A: A healthy lunch always consists of five components: a protein, grain, fruit, vegetable, and milk. To be considered a full meal, children must choose at least three of these components, including either a fruit or vegetable. A full breakfast consists of four components: two grains (main entree), one cup of fruit/juice or a vegetable, one cup of milk. Students must choose three of the four components offered with one of those components being a fruit/juice or vegetable.


Q: Can my child still purchase snacks and à la carte items? What about a second breakfast or lunch?


A: Yes, snacks and à la carte items (including milk) are available. However, students will need cash or funds in their prepaid accounts to make these purchases. Also, only the first breakfast and first lunch of the day are free. A second breakfast or lunch would need to be purchased. 


Q: How can I add funds to my child’s account to make those types of purchases?

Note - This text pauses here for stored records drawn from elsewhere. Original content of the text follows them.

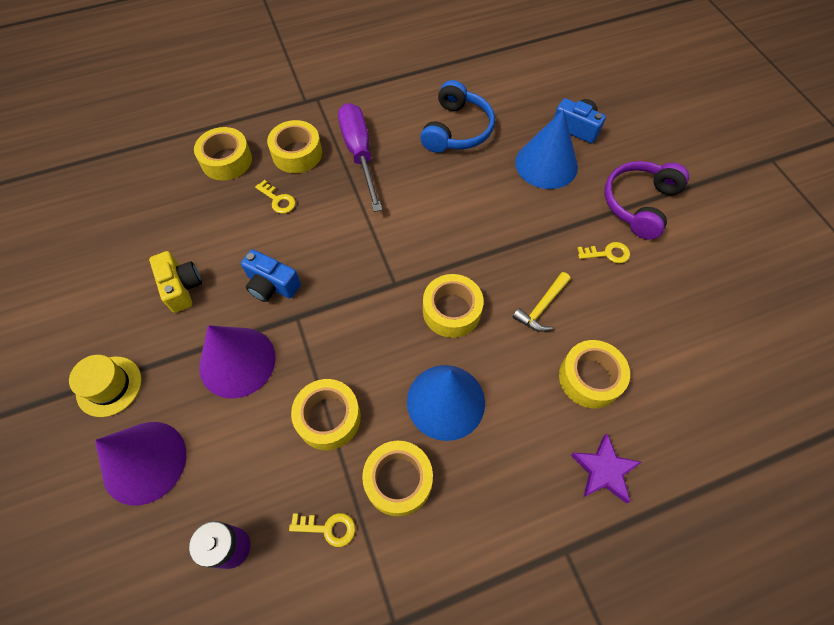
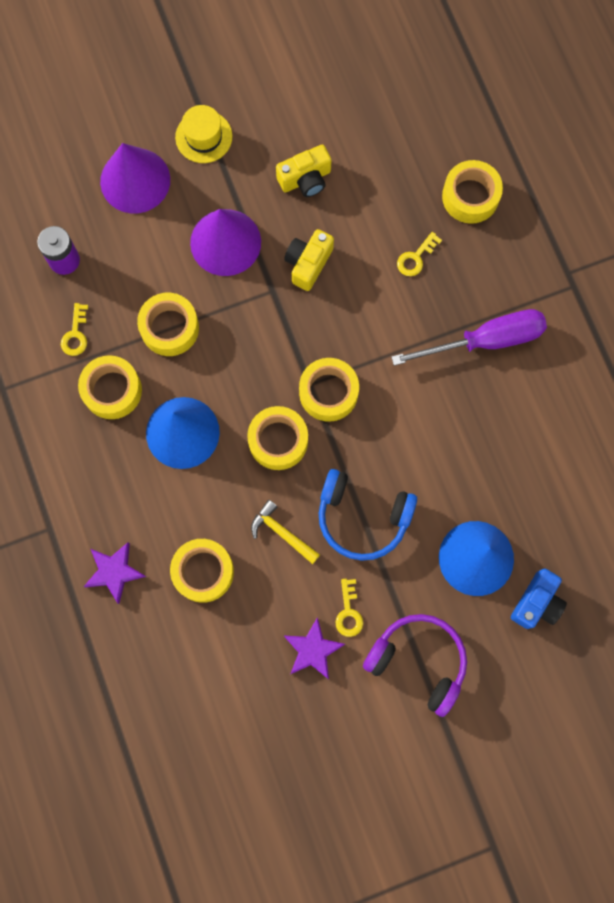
camera: 90 degrees right, 15 degrees up
(272, 285) = (308, 263): blue camera -> yellow camera
(297, 153) = (483, 271): yellow tape -> yellow tape (328, 392)
(456, 130) = (528, 453): blue headphones -> blue headphones (362, 517)
(647, 281) = (312, 650): none -> purple star

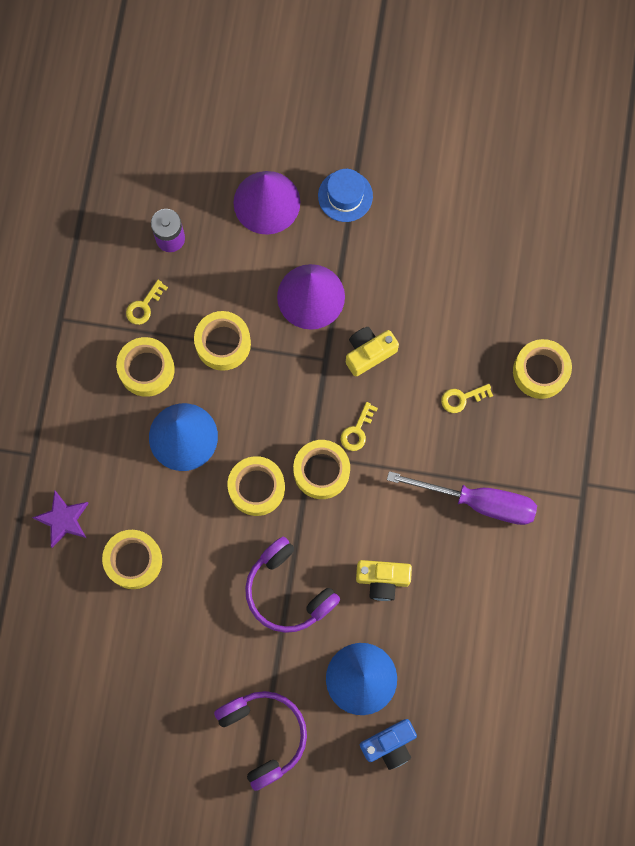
camera: 30 degrees right, 0 degrees up
(203, 137) = (345, 196): yellow hat -> blue hat
(282, 532) = (215, 565): yellow hammer -> none
(305, 179) = (409, 279): yellow camera -> yellow camera (382, 580)
(312, 650) = (184, 675): purple star -> none
(349, 612) = (231, 662): yellow key -> yellow key (357, 431)
(362, 517) = (288, 590): blue headphones -> purple headphones

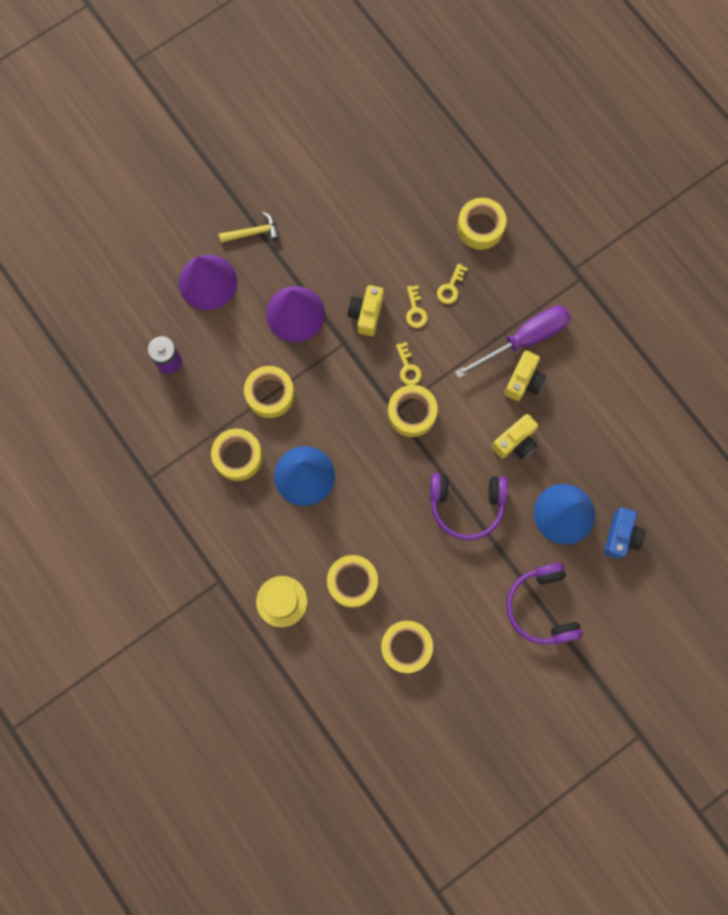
camera: 45 degrees left, 0 degrees up
(63, 519) = (281, 601): purple star -> yellow hat
(144, 306) = (195, 419): yellow key -> yellow key (415, 311)
(256, 488) = (382, 462): yellow tape -> yellow tape (406, 647)
(263, 735) = (542, 607): purple headphones -> purple headphones turned 120 degrees counterclockwise
(345, 196) = (253, 232): blue hat -> yellow hammer
(442, 536) = (523, 381): none -> yellow camera

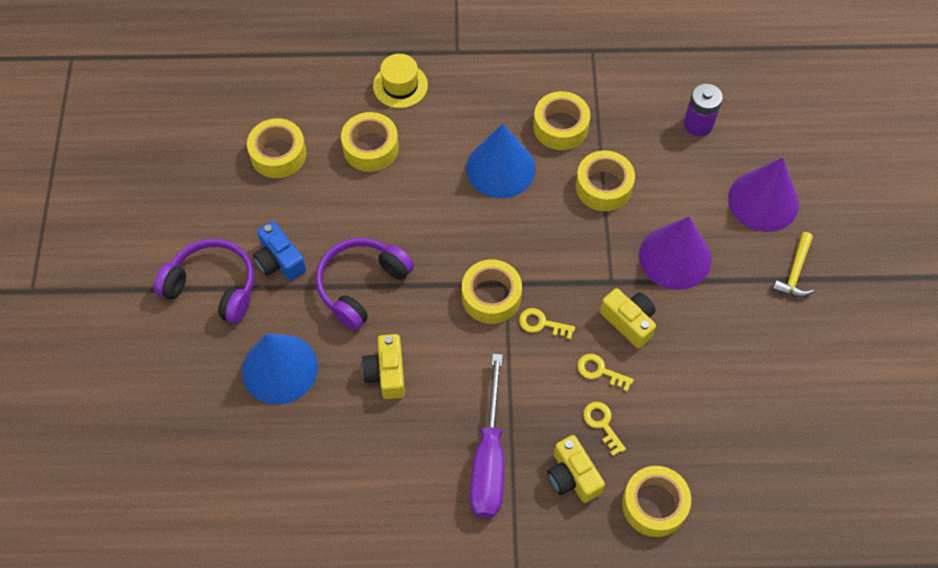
camera: 125 degrees right, 15 degrees down
(523, 381) = (444, 426): yellow camera -> yellow camera (572, 476)
(621, 536) = (213, 407): blue camera -> blue camera (279, 261)

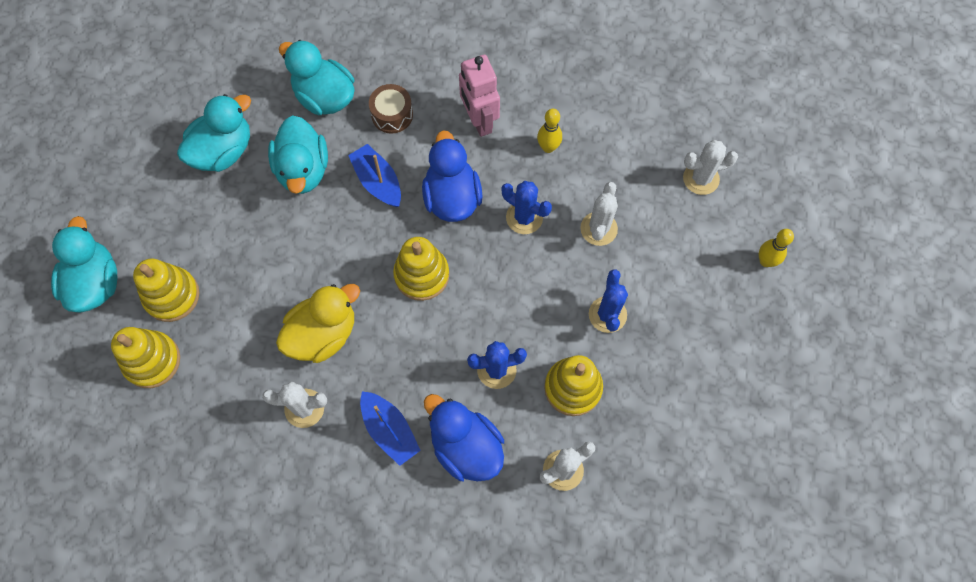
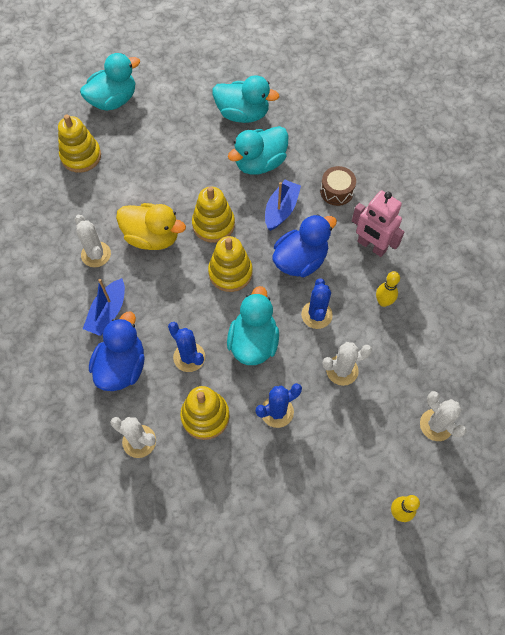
camera: 60 degrees right, 5 degrees down
(172, 296) = (129, 142): yellow stacking toy -> yellow stacking toy (213, 224)
(324, 97) = (321, 146): turquoise duck -> turquoise duck (253, 342)
(479, 121) = (371, 246): pink robot -> pink robot turned 90 degrees counterclockwise

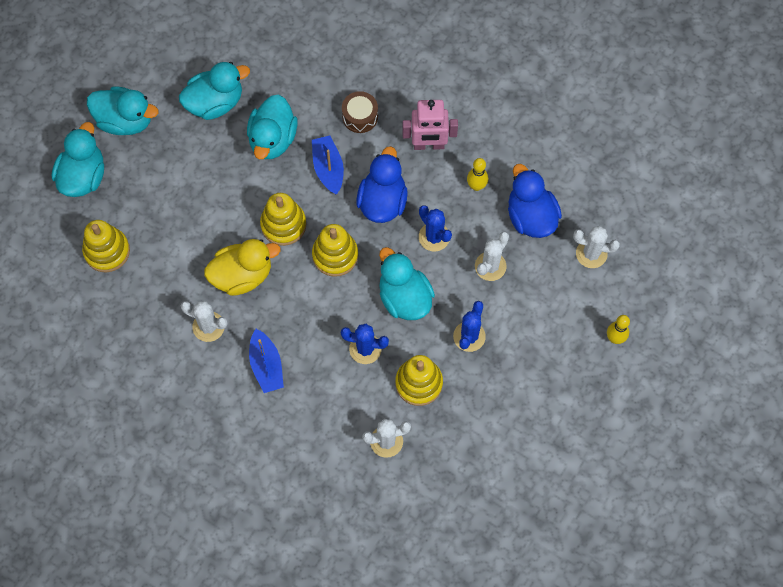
camera: 40 degrees left, 5 degrees up
(122, 366) = (319, 398): blue duck -> blue duck (531, 216)
(173, 86) = (125, 120): none -> turquoise duck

A: You can add funds by sending a check or cash to your child's school or virtually through MySchoolBucks, an online school meal payment system (transaction fee applies to online payments). If paying with cash or check, please have your child take the payment to the kitchen during breakfast or lunch. 


Q: What if I already have money in my child's account for meals? Can I get it back?


A: Parents can either request a refund from the Food Services Department or leave the funds on their student’s account for à la carte items or snacks. Please send an email to Andrea Shoulars to request a refund. Please include first name, last name and ID # of the student. Also, include parent/guardian name and address where the reimbursement check should be mailed. If there is automatic replenishment on your student's MySchoolBucks account, please stop it before requesting meal account reimbursement.


Q: What if there is negative debt left on my child’s account?


A: No-cost breakfasts and lunches are not retroactive and any negative debt incurred prior to November 1, 2023 will remain on the student’s account until payment is received.


Q: What if my child brings their own lunch and just wants some milk or a piece of fruit? 


A: According to State guidelines, in order to access the free meal benefit, a child must take what counts as a full meal, which means choosing at least three of the five components (including a fruit or vegetable) that make up the meal. Food Services staff will guide your child in understanding what constitutes a full meal.


Q: What if my child has dietary restrictions? How will the HCSD address their safety? 


A: HCSD offers a variety of food options. If your child has dietary restrictions, you can provide a doctor's note, which will be kept on file and incorporated into your child's official account.


Q: Does funding for school meals come out of my school taxes? 


A: No, meals and food at schools are not funded by your school tax dollars. Instead, the funding comes from Federal and State taxes.